• _Exercise prompt_
Records follow. Print exactly the lines from the one that has "Man's Sky, Joe Danger и The" through the one that has "транспортным средством. Already при небольшом", inclusive, and omit the pictures.

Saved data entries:
▽
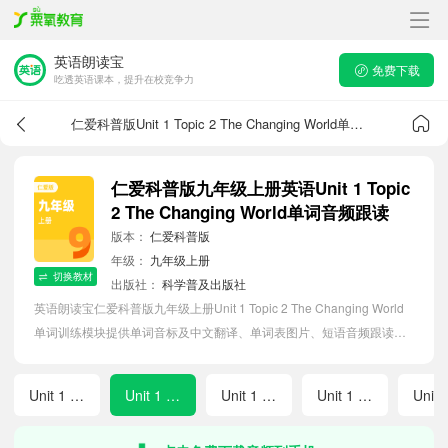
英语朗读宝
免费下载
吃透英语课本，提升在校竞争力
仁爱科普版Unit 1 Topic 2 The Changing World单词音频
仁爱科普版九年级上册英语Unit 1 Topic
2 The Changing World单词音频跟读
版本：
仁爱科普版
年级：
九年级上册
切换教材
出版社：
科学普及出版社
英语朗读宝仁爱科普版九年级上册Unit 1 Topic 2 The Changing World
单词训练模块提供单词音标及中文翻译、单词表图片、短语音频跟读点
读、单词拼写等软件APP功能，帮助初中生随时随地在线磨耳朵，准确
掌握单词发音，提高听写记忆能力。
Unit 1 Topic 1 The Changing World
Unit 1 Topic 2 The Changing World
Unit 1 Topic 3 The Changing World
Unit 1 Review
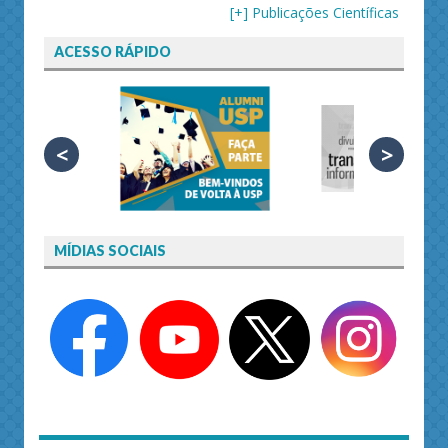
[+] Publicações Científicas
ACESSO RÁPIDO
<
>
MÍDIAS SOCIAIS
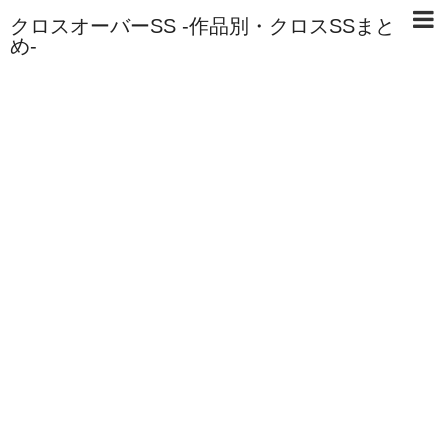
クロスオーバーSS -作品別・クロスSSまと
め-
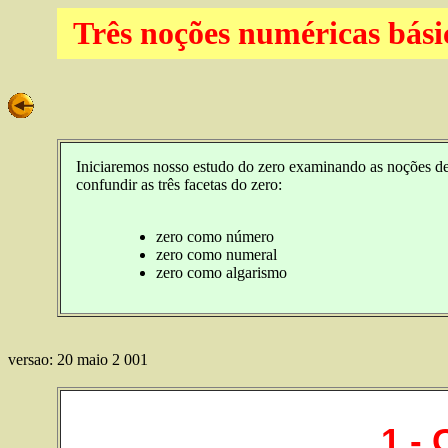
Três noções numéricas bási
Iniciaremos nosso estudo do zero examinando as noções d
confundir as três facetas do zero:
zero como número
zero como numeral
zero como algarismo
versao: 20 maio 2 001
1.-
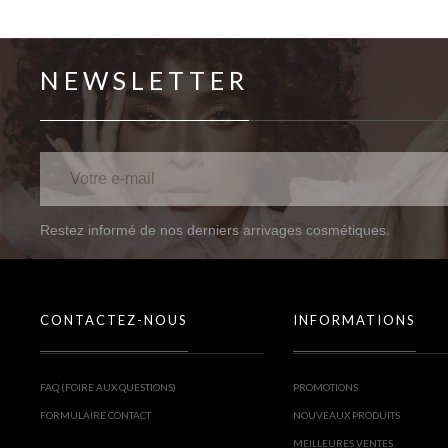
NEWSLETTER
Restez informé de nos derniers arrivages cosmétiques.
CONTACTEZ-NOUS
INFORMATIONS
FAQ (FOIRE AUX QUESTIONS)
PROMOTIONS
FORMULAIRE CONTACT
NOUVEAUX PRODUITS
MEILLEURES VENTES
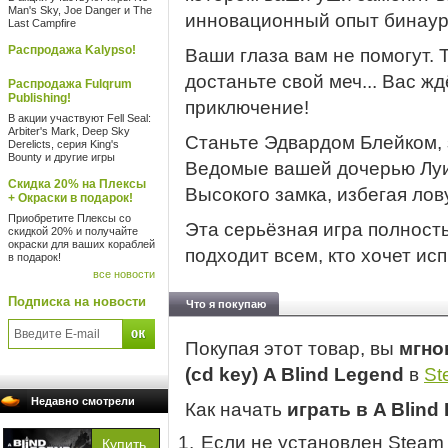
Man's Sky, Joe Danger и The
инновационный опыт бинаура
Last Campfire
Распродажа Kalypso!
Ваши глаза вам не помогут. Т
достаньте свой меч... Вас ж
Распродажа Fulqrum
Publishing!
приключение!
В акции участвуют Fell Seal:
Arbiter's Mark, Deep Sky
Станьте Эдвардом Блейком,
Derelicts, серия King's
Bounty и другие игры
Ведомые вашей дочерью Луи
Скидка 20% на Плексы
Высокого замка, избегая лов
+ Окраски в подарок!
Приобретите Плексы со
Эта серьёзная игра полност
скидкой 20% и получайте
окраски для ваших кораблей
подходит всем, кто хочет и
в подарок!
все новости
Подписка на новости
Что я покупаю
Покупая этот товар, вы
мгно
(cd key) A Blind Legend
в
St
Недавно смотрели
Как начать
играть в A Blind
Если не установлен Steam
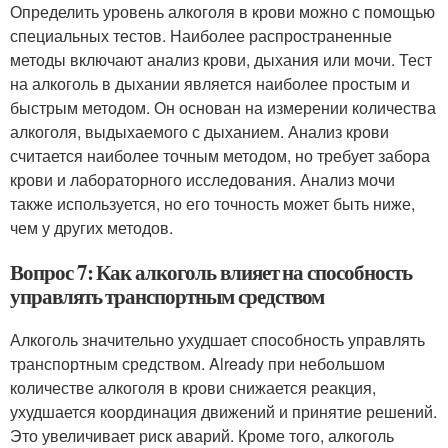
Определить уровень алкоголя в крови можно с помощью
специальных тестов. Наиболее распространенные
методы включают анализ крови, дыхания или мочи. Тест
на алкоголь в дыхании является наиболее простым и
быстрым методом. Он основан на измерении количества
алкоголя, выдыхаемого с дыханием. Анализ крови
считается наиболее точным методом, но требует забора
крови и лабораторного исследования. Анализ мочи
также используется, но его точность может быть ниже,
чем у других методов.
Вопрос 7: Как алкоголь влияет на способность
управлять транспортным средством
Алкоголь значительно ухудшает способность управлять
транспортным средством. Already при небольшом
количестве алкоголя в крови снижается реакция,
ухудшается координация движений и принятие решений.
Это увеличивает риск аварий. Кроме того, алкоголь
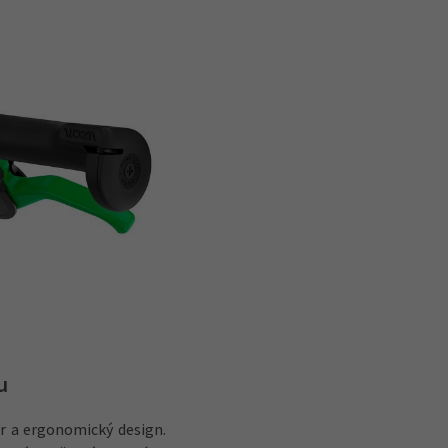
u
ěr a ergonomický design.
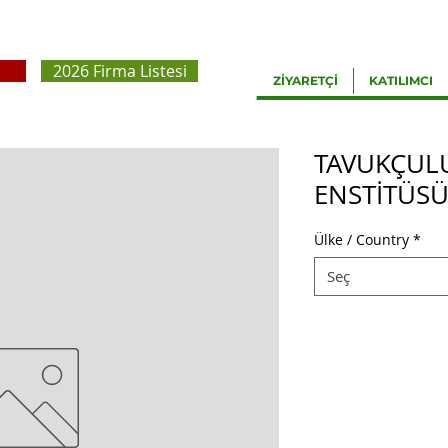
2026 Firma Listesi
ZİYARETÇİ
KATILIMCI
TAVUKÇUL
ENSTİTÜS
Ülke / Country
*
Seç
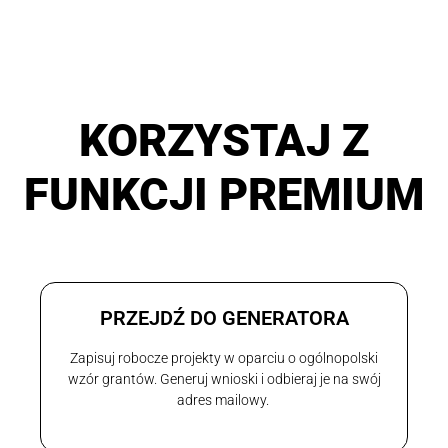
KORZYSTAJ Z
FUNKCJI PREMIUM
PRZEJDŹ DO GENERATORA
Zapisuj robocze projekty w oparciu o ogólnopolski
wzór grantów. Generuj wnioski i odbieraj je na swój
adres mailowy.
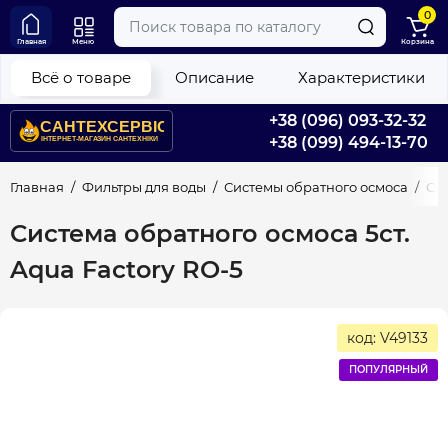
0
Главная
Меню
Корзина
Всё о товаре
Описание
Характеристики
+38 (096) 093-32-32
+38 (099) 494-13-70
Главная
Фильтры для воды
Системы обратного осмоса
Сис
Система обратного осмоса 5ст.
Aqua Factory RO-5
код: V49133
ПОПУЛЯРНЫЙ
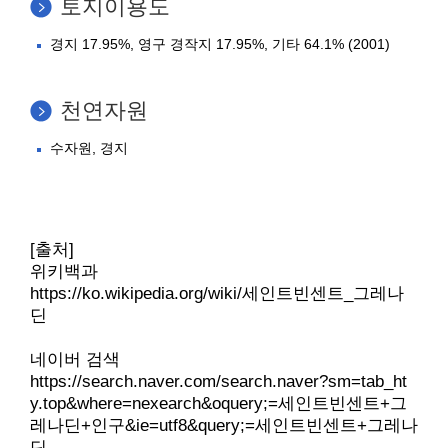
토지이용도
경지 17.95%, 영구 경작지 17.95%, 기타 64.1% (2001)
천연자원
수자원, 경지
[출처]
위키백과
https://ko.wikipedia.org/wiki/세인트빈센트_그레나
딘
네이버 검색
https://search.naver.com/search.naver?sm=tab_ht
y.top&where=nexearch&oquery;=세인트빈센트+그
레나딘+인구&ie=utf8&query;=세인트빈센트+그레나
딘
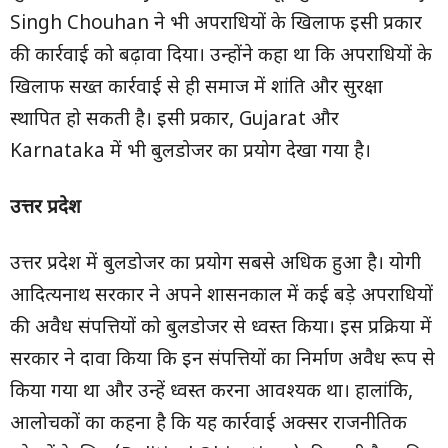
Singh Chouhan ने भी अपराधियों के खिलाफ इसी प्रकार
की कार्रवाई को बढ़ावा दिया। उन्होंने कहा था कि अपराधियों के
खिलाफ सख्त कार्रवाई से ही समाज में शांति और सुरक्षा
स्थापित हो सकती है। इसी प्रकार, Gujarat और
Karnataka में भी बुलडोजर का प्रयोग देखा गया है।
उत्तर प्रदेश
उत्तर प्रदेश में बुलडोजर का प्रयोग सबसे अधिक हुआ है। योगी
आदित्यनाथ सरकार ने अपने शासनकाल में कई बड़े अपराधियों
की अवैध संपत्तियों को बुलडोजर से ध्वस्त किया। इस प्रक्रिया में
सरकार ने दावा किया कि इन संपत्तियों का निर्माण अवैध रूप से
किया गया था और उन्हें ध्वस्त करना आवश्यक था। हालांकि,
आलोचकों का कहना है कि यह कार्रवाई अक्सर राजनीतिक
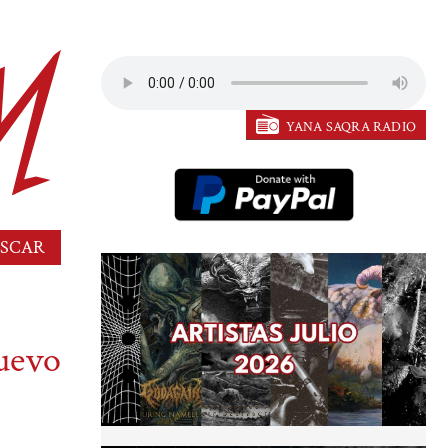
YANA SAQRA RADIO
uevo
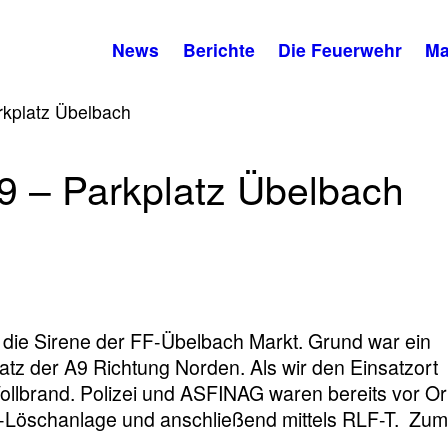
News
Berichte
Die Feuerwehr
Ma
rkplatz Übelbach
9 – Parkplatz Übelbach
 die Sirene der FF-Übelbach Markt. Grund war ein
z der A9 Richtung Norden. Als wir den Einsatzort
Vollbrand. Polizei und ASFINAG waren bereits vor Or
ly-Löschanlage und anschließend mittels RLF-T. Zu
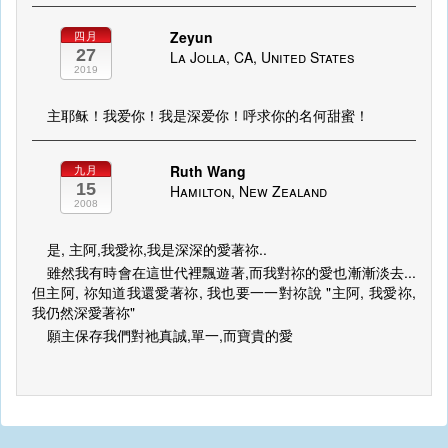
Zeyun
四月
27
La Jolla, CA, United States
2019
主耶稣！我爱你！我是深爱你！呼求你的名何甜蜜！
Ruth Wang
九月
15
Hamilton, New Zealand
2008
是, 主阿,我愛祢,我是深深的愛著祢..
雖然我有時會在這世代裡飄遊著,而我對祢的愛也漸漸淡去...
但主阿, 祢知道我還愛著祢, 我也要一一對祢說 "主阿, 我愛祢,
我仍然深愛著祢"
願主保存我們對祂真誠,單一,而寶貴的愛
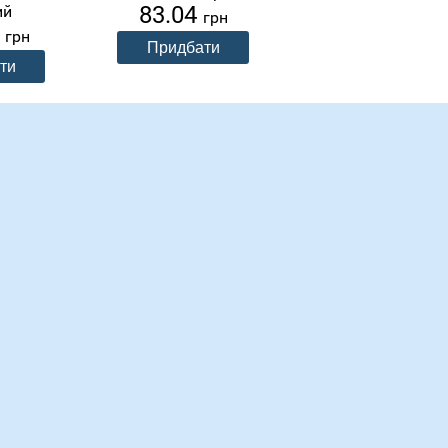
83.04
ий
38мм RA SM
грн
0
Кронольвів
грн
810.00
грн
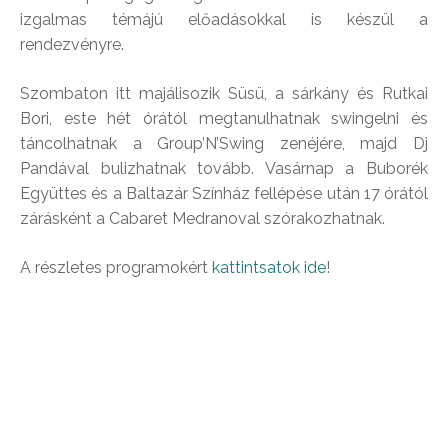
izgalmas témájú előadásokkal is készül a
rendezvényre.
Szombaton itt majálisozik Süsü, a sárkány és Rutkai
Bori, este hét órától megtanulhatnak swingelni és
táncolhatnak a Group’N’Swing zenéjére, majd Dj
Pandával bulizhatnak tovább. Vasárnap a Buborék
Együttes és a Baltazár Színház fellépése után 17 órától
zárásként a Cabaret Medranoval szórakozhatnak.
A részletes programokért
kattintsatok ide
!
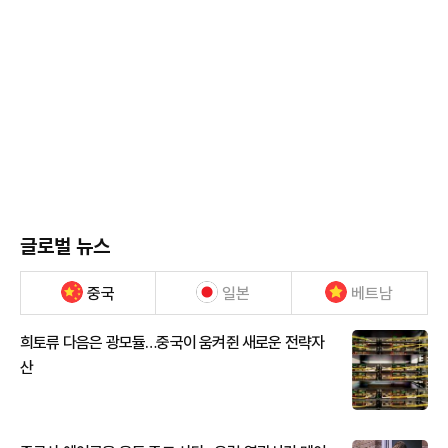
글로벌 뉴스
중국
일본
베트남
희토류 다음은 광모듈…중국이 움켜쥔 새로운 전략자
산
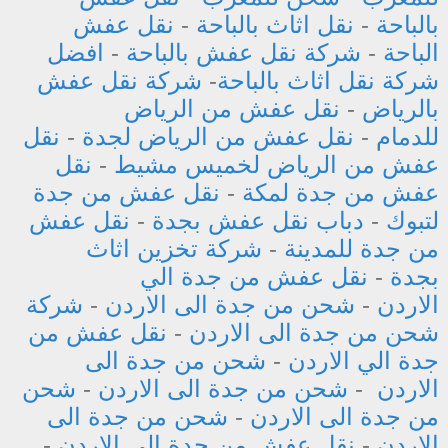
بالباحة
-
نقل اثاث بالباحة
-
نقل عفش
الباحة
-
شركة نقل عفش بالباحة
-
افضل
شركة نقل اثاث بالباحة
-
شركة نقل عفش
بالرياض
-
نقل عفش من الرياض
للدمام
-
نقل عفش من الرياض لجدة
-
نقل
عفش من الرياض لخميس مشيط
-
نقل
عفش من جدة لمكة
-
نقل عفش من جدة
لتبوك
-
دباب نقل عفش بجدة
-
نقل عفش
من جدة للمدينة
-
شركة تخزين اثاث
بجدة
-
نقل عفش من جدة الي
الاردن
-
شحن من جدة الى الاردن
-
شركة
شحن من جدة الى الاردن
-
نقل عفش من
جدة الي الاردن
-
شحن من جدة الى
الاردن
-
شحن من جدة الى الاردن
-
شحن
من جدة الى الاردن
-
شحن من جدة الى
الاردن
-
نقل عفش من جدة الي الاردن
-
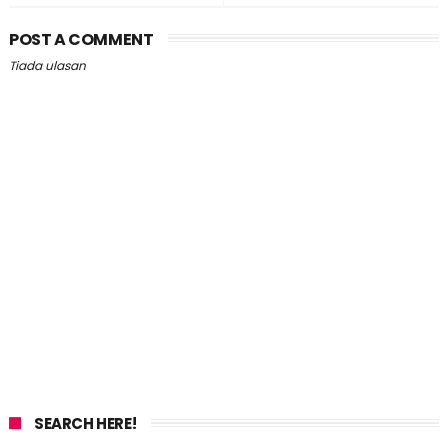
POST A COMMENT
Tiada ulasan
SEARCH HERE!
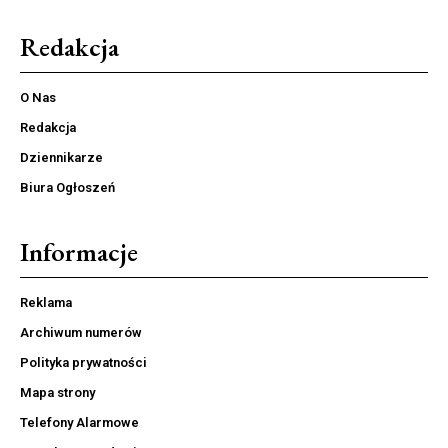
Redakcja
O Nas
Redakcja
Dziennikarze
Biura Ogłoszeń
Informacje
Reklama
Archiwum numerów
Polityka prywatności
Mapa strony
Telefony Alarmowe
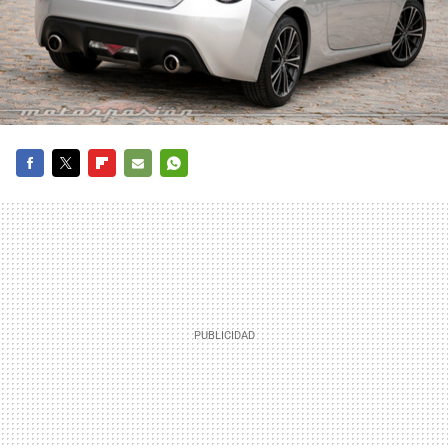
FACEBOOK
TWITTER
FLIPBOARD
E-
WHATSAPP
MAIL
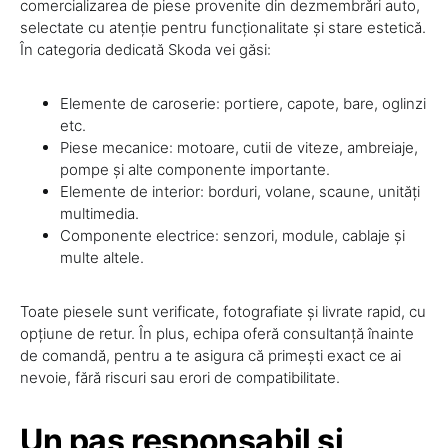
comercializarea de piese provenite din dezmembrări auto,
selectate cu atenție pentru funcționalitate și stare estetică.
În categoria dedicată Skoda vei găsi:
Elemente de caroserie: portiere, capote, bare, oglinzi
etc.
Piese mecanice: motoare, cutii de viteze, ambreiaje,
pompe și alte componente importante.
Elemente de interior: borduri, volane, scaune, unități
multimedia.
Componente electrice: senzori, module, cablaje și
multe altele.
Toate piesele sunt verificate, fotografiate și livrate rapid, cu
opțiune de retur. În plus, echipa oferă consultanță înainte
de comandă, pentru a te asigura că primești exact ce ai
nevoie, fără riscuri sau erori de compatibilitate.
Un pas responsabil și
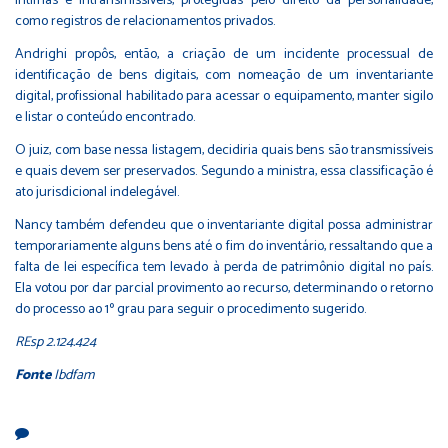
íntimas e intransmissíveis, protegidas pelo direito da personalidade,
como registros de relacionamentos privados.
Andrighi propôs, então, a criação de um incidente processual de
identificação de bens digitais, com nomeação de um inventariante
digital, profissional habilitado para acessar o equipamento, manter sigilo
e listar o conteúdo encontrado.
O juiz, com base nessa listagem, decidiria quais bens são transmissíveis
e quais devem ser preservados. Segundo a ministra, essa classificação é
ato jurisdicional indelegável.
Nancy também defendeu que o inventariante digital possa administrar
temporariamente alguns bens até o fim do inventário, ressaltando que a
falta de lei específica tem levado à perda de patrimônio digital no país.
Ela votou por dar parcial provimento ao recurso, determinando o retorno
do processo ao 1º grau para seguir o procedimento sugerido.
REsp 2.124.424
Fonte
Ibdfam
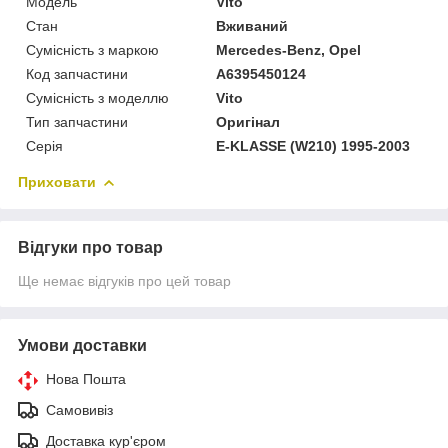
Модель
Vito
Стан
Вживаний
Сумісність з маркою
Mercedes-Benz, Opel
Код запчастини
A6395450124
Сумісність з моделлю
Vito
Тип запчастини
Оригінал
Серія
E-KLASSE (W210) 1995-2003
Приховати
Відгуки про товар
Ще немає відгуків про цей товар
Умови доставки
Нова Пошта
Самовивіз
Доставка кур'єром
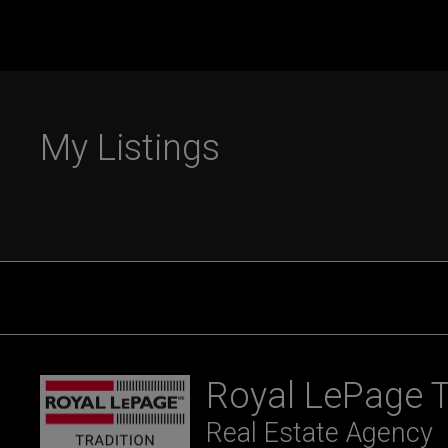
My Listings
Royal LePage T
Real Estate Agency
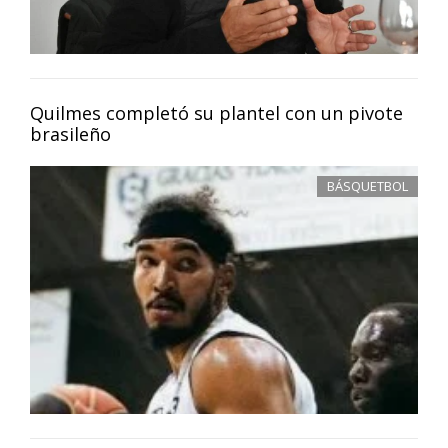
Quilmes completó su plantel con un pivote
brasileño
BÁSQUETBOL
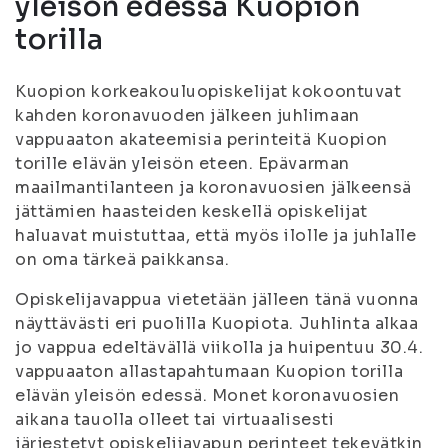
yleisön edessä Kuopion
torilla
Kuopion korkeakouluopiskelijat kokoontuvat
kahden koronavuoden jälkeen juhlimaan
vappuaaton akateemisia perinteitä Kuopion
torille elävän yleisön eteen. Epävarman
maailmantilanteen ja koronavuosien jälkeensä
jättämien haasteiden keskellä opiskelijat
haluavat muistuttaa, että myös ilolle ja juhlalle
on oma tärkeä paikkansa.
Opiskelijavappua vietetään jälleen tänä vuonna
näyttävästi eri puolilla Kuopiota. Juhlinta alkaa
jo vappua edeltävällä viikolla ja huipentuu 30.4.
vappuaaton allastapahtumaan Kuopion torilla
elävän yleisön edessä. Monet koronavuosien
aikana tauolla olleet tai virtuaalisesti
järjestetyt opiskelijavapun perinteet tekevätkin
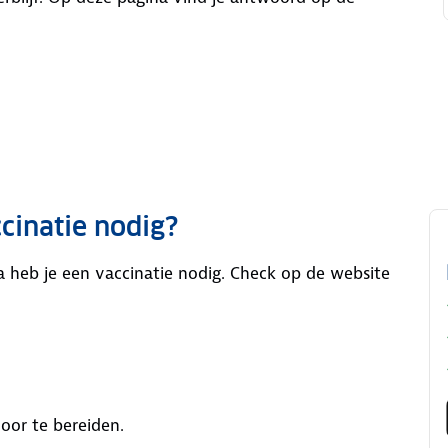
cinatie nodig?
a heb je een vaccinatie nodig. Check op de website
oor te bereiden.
△
• _Reply_
Man's Sky, Joe Danger и The
инновационный опыт бинаура
Last Campfire
Распродажа Kalypso!
Ваши глаза вам не помогут. Т
достаньте свой меч... Вас ж
Распродажа Fulqrum
Publishing!
приключение!
В акции участвуют Fell Seal:
Arbiter's Mark, Deep Sky
Станьте Эдвардом Блейком,
Derelicts, серия King's
Bounty и другие игры
Ведомые вашей дочерью Луи
Скидка 20% на Плексы
Высокого замка, избегая лов
+ Окраски в подарок!
Приобретите Плексы со
Эта серьёзная игра полност
скидкой 20% и получайте
окраски для ваших кораблей
подходит всем, кто хочет и
в подарок!
все новости
Подписка на новости
Что я покупаю
Покупая этот товар, вы
мгно
(cd key) A Blind Legend
в
St
Недавно смотрели
Как начать
играть в A Blind
Если не установлен Steam
Определить уровень алкоголя в крови можно с помощью
специальных тестов. Наиболее распространенные
методы включают анализ крови, дыхания или мочи. Тест
на алкоголь в дыхании является наиболее простым и
быстрым методом. Он основан на измерении количества
алкоголя, выдыхаемого с дыханием. Анализ крови
считается наиболее точным методом, но требует забора
крови и лабораторного исследования. Анализ мочи
также используется, но его точность может быть ниже,
чем у других методов.
Вопрос 7: Как алкоголь влияет на способность
управлять транспортным средством
Алкоголь значительно ухудшает способность управлять
транспортным средством. Already при небольшом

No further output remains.